By Yiluan Song, Mallory Barnes, K. Ann Bybee-Finley, Kyla M. Dahlin, Travis McDevitt-Galles, Stephan B. Munch, Guillermo E. Ponce-Campos, Casey Youngflesh, Benjamin Zuckerberg, and Kai Zhu

Human activities potentially alter ecological synchrony across levels of ecological organization. Examples are provided for each level.

This Plain Language Summary is published in advance of the paper discussed. Please check back soon for a link to the full paper.

In nature, many events are delicately timed. Flowers bloom, insects emerge, predator and prey populations rise and fall, and rivers carry nutrients across landscapes, often in step with one another. Scientists call this ecological synchrony, when natural processes take place in coordinated rhythms.

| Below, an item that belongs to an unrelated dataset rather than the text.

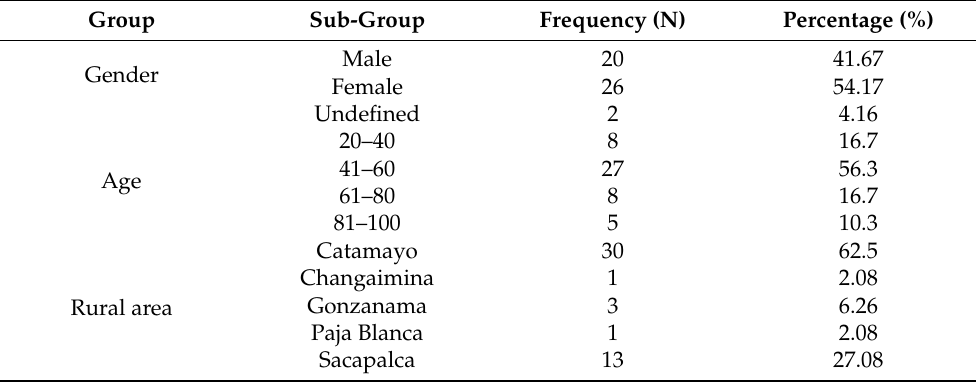
Table 2. Demographic characteristics of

Synchrony is vital for healthy ecosystems. It helps species survive, stabilizes communities, and sustains key processes like carbon and nutrient cycling. When synchrony breaks down, ecosystems can become less predictable. This not only affects plants and animals but also the benefits on which people rely, such as food production, clean water, and disease regulation.

Much of the research on synchrony has focused on climate change, but the role of human activities is often missing from the discussion. We reviewed evidence from existing studies on how farming, harvesting, urbanization, and other human actions reshape ecological synchrony. Leveraging big data, we also demonstrated the possible role of human activities through four case studies from croplands, bird communities, marine fisheries, and mosquito populations.

We found that human activities often unintentionally disrupt synchrony. In systems where high synchrony is needed, such as the transportation of reacting chemicals in streamflows, human disturbance can make processes less synchronized, degrading water quality. Conversely, in systems that benefit from asynchrony, such as communities where species rise and fall in their abundance differently, human actions can make them too synchronized. For instance, intensive farming and urban development often cause species to fluctuate in unison, which reduces the stability of biodiversity and increases risks like pest outbreaks.

Humans can also actively manage synchrony. Adaptive practices, such as adjusting crop sowing dates, synchronize the life cycle of crops with the rise of temperature, taking advantage of the warming climate to improve yields. Nevertheless, management with synchrony as an explicit goal is still rare. To move forward, we suggest a set of guiding questions to help managers and stakeholders discuss what kind of ecological synchrony we hope to achieve and anticipate the effects of management. By making synchrony a clear target in sustainability planning, we can better safeguard both ecosystems and human well-being.